O meu coração salta e bombeia sangue tão rápido para todos os cantos do meu corpo que sinto que posso explodir a qualquer momento com o meu organismo a ter reações tão fortes às palavras da doutora. Salto para cima de Calum num abraço assim que a morena acaba de falar e tanto eu como ele transmitimos uma clara e pura felicidade, com ligeiras gargalhadas a arranhar as nossas gargantas.

"Foi quase um milagre, honestamente."  A rapariga prossegue assim que o nosso abraço acaba, também ela com um sorriso na cara. "Apenas umas semanas e as lesões estarão recuperadas para a permitir deslocar-se até onde quiser. A questão da dança talvez será mais complicada, mas a fisioterapia vai ajudar de certeza."

Paro. A minha cara volta a ser séria durante uns momentos.

"Ela vai poder voltar a dançar, certo?"

"Esperemos que sim. É uma questão a analisar após tirarmos o gesso da perna e do braço."

Por um segundo quero abraçar e mulher à minha frente, mas o meu raciocínio básico leva-me a pensar que talvez não seja uma boa alternativa, visto que ainda à alguns momentos atrás estava a morrer de raiva pela falta de informações que nos foi transmitida ao longo do dia. No entanto, não posso deixar de agradecer pela cuidado com Abi (que espero ter sido muito melhor do que o nosso) e após poucos mais esclarecimentos sobre o estado da minha amiga, ambos somos conduzidos até um corredor paralelo, onde poderíamos visitar Abigail.
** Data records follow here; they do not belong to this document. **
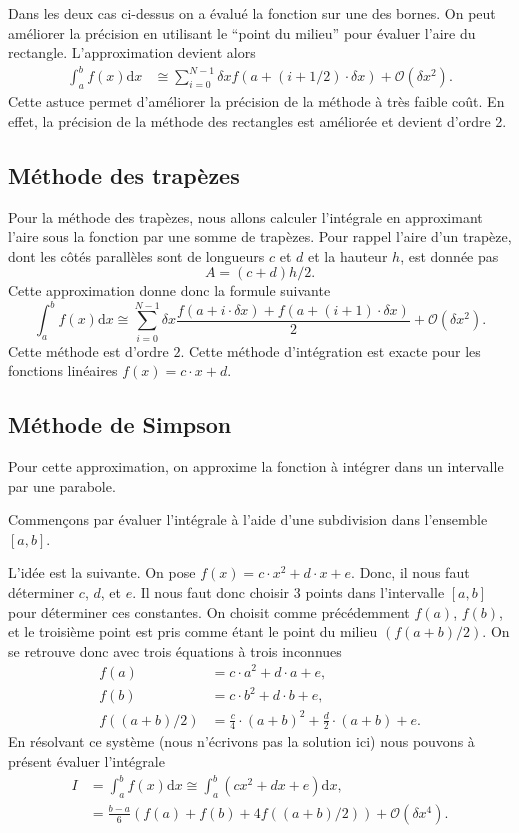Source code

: \documentclass[a4paper,12pt]{book}
\newcommand{\dd}{\mathrm{d}}
\begin{document}
Dans les deux cas ci-dessus on a évalué la fonction sur une des bornes. On peut améliorer la précision
en utilisant le ``point du milieu'' pour évaluer l'aire du rectangle. L'approximation devient alors
\begin{align}
 \int_a^bf(x)\dd x&\cong\sum_{i=0}^{N-1} \delta x f(a+(i+1/2)\cdot\delta x)+\mathcal{O}(\delta x^2).
\end{align}
Cette astuce permet d'améliorer la précision de la méthode à très faible coût.
En effet, la précision de la méthode des rectangles est améliorée et devient d'ordre 2.

\subsection{Méthode des trapèzes}

Pour la méthode des trapèzes, nous allons calculer l'intégrale en approximant l'aire sous la fonction par une somme de trapèzes.
Pour rappel l'aire d'un trapèze, dont les côtés parallèles sont de longueurs $c$ et $d$ et la hauteur $h$, est donnée pas
\begin{equation}
 A=(c+d)h/2. 
\end{equation}
Cette approximation donne donc la formule suivante
\begin{equation}
 \int_a^bf(x)\dd x\cong\sum_{i=0}^{N-1} \delta x \frac{f(a+i\cdot\delta x)+f(a+(i+1)\cdot\delta x)}{2}+\mathcal{O}(\delta x^2).
\end{equation}
Cette méthode est d'ordre $2$. Cette méthode d'intégration est exacte pour les fonctions linéaires $f(x)=c\cdot x + d$.

\subsection{Méthode de Simpson}

Pour cette approximation, on approxime la fonction à intégrer dans un intervalle par une parabole.

Commençons par évaluer l'intégrale à l'aide d'une subdivision dans l'ensemble $[a,b]$.

L'idée est la suivante. On pose $f(x)=c\cdot x^2+d\cdot x+e$. Donc, il nous faut déterminer $c$, $d$, et $e$.
Il nous faut donc choisir 3 points dans l'intervalle $[a,b]$ pour déterminer ces constantes.
On choisit comme précédemment $f(a)$, $f(b)$, et le troisième point est pris comme étant le point du milieu
$(f(a+b)/2)$. On se retrouve donc avec trois équations à trois inconnues
\begin{align}
 f(a)&=c\cdot a^2+d\cdot a+e,\\
 f(b)&=c\cdot b^2+d\cdot b+e,\\
 f((a+b)/2)&=\frac{c}{4}\cdot (a+b)^2+\frac{d}{2}\cdot (a+b)+e.
\end{align}
En résolvant ce système (nous n'écrivons pas la solution ici) nous pouvons à présent évaluer 
l'intégrale 
\begin{align}
 I&=\int_a^b f(x)\dd x\cong\int_a^b (cx^2+dx+e)\dd x,\nonumber\\
 &=\frac{b-a}{6}(f(a)+f(b)+4f((a+b)/2))+\mathcal{O}(\delta x^4).
\end{align}
\end{document}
"É o quarto 708, do lado direito" a doutora diz no início do estreito local totalmente idêntico ao que estávamos anteriormente e agarro na mão de Calum com toda a força que possuo, arranjando toda a coragem para conseguir encarar a realidade que Abigail podia estar a enfrentar, apenas a uma porta de distância de mim.
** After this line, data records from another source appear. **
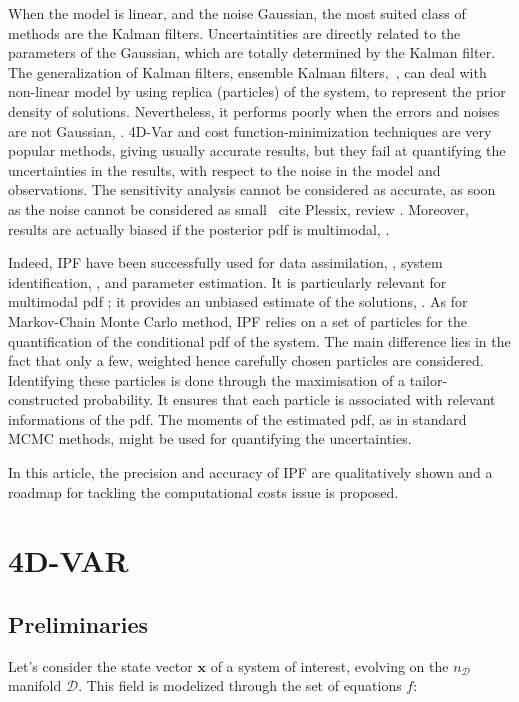 \documentclass[aip,pof,nofootinbib,reprint,onecolumn]{revtex4-1}
\newcommand{\todo}[1]{{\color{red} #1 }}
\newcommand{\gras}[1]{\boldsymbol{#1}}
\newcommand{\Ephaz}{\mathcal{D}}%
\newcommand{\Nphaz}{n_{\mathcal{D}}} %
\newcommand{\fdyn}{f} %
\newcommand{\point}{\gras{x}} %
\begin{document}
When the model is linear, and the noise Gaussian, the most suited class of methods are the Kalman filters. 
Uncertaintities are directly related to the parameters of the Gaussian, which are totally determined by the Kalman filter. 
The generalization of Kalman filters, ensemble Kalman filters,~\cite{Evensen2009}, can deal with non-linear model by using replica (particles) of the system, to represent the prior density of solutions. 
Nevertheless, it performs poorly when the errors and noises are not Gaussian, \cite{Miller1999}. 
4D-Var and cost function-minimization techniques are very popular methods, giving usually accurate results, but they fail at quantifying the uncertainties in the results, with respect to the noise in the model and observations. 
The sensitivity analysis cannot be considered as accurate, as soon as the noise cannot be considered as small~\todo{cite Plessix, review}.
Moreover, results are actually biased if the posterior pdf is multimodal, \cite{Rabier1992}.

Indeed, IPF have been successfully used for data assimilation, \cite{Chorin2010}, system identification, \cite{Morzfeld2012}, and parameter estimation. 
It is particularly relevant for multimodal pdf ; it provides an unbiased estimate of the solutions, \citep{Atkins2013}.
As for Markov-Chain Monte Carlo method, IPF relies on a set of particles for the quantification of the conditional pdf of the system.
The main difference lies in the fact that only a few, weighted hence carefully chosen particles are considered.  
Identifying these particles is done through the maximisation of a tailor-constructed probability.
It ensures that each particle is associated with relevant informations of the pdf. 
The moments of the estimated pdf, as in standard MCMC methods, might be used for quantifying the uncertainties.

In this article, the precision and accuracy of IPF are qualitatively shown
and a roadmap for tackling the computational costs issue is proposed.

\section{4D-VAR}
\subsection{Preliminaries}
Let's consider the state vector $\point$ of a system of interest, evolving on the $\Nphaz$ manifold $\Ephaz $. This field is modelized through the set of equations $\fdyn$:
\end{document}
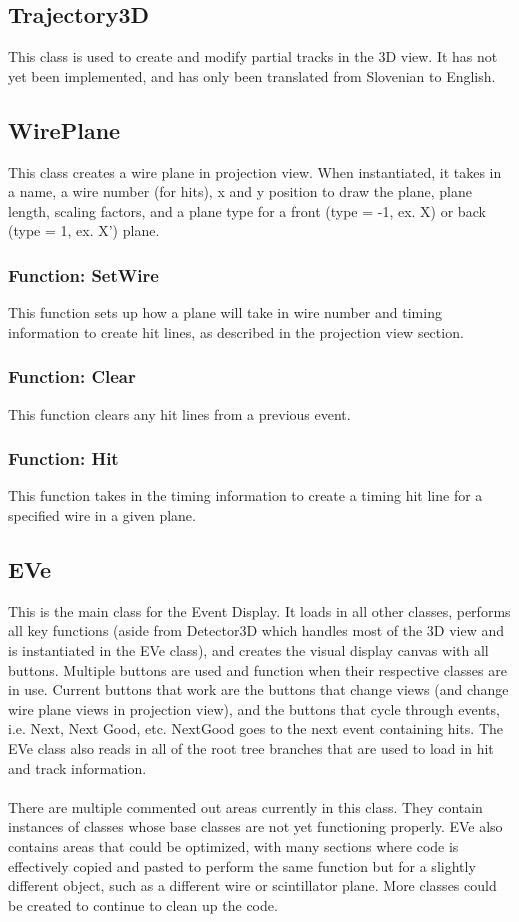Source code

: \documentclass[12pt]{article}
\numberwithin{equation}{section}
\begin{document}
\subsection{Trajectory3D}
This class is used to create and modify partial tracks in the 3D view. It has not yet been implemented, and has only been translated from Slovenian to English.

\subsection{WirePlane}
This class creates a wire plane in projection view. When instantiated, it takes in a name, a wire number (for hits), x and y position to draw the plane, plane length, scaling factors, and a plane type for a front (type = -1, ex. X) or back (type = 1, ex. X') plane.

\subsubsection{Function: SetWire}
This function sets up how a plane will take in wire number and timing information to create hit lines, as described in the projection view section. 

\subsubsection{Function: Clear}
This function clears any hit lines from a previous event.

\subsubsection{Function: Hit}
This function takes in the timing information to create a timing hit line for a specified wire in a given plane. 

\subsection{EVe}
This is the main class for the Event Display. It loads in all other classes, performs all key functions (aside from Detector3D which handles most of the 3D view and is instantiated in the EVe class), and creates the visual display canvas with all buttons. Multiple buttons are used and function when their respective classes are in use. Current buttons that work are the buttons that change views (and change wire plane views in projection view), and the buttons that cycle through events, i.e. Next, Next Good, etc. NextGood goes to the next event containing hits. The EVe class also reads in all of the root tree branches that are used to load in hit and track information.
\\
\\
 There are multiple commented out areas currently in this class. They contain instances of classes whose base classes are not yet functioning properly. EVe also contains areas that could be optimized, with many sections where code is effectively copied and pasted to perform the same function but for a slightly different object, such as a different wire or scintillator plane. More classes could be created to continue to clean up the code.
\end{document}
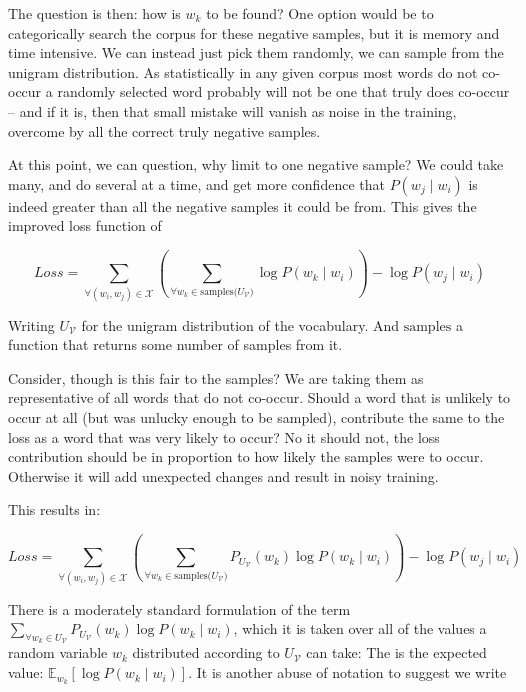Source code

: \documentclass[parskip]{komatufte}
\begin{document}
The question is then: how is $w_k$ to be found?
One option would be to categorically search the corpus for these negative samples,
but it is memory and time intensive.
We can instead just pick them randomly,
we can sample from the unigram distribution.
As statistically in any given corpus most words do not co-occur 
a randomly selected word probably will not be one that truly does co-occur
-- and if it is, then that small mistake will vanish as noise in the training,
overcome by all the correct truly negative samples.


At this point, we can question, why limit to one negative sample?
We could take many, and do several at a time,
and get more confidence that $P(w_j\mid w_i)$ is indeed greater than all the negative samples it could be from.
This gives the improved loss function of 

\begin{equation}
Loss = \sum_{\forall (w_i,w_j)\in \mathcal{X}} 
\left(\sum_{\forall w_k \in \text{samples($U_{\mathcal{V}}$)}}
 \log P(w_k\mid w_i) \right) 
 -\log P(w_j\mid w_i)
\end{equation}

Writing $U_{\mathcal{V}}$ for the unigram distribution of the vocabulary.
And $\text{samples}$ a function that returns some number of samples from it.

Consider, though is this fair to the samples?
We are taking them as representative of all words that do not co-occur.
Should a word that is unlikely to occur at all (but was unlucky enough to be sampled), contribute the same to the loss as a word that was very likely to occur?
No it should not, the loss contribution should be in proportion to how likely the samples were to occur.
Otherwise it will add unexpected changes and result in noisy training.

This results in:

\begin{equation}
Loss = \sum_{\forall (w_i,w_j)\in \mathcal{X}} 
\left(\sum_{\forall w_k \in \text{samples($U_{\mathcal{V}}$)}}
P_{U_\mathcal{V}}(w_k) \log P(w_k\mid w_i) \right)
-\log P(w_j\mid w_i)
\end{equation}

There is a moderately standard formulation of the term $\sum_{\forall w_k \in U_{\mathcal{V}}}
P_{U_\mathcal{V}}(w_k) \log P(w_k\mid w_i)$,
which it is taken over all of the values a random variable $w_k$  distributed according to $U_{\mathcal{V}}$ can take:
The is the expected value: $\mathbb{E}_{w_k} [\log P(w_k\mid w_i)]$.
It is another abuse of notation to suggest we write
\end{document}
"Tu consegues." Calum sussurra "eu sei que sim."

Aceno com a cabeça e junto os nossos lábios, respirando todos os pedaços daquele beijo como se fosse a coisa que eu mais necessitava na minha vida.

O som relativamente alto da máquina de soro a transmitir o líquido até todo o corpo de Abigail é a primeira coisa que distingo ao atravessar a porta pesada do seu quarto e, ao contrário do que estava á espera, Abigail não se encontra inconsciente nem cheia de negras por toda a cara ou gesso em todos os membros do corpo. Aliás, apesar de parada, consegue ver-se a sua inquietação pelo solidão enquanto dança com os dedos um contra o outro a uma alta velocidade, prova da sua sanidade mental.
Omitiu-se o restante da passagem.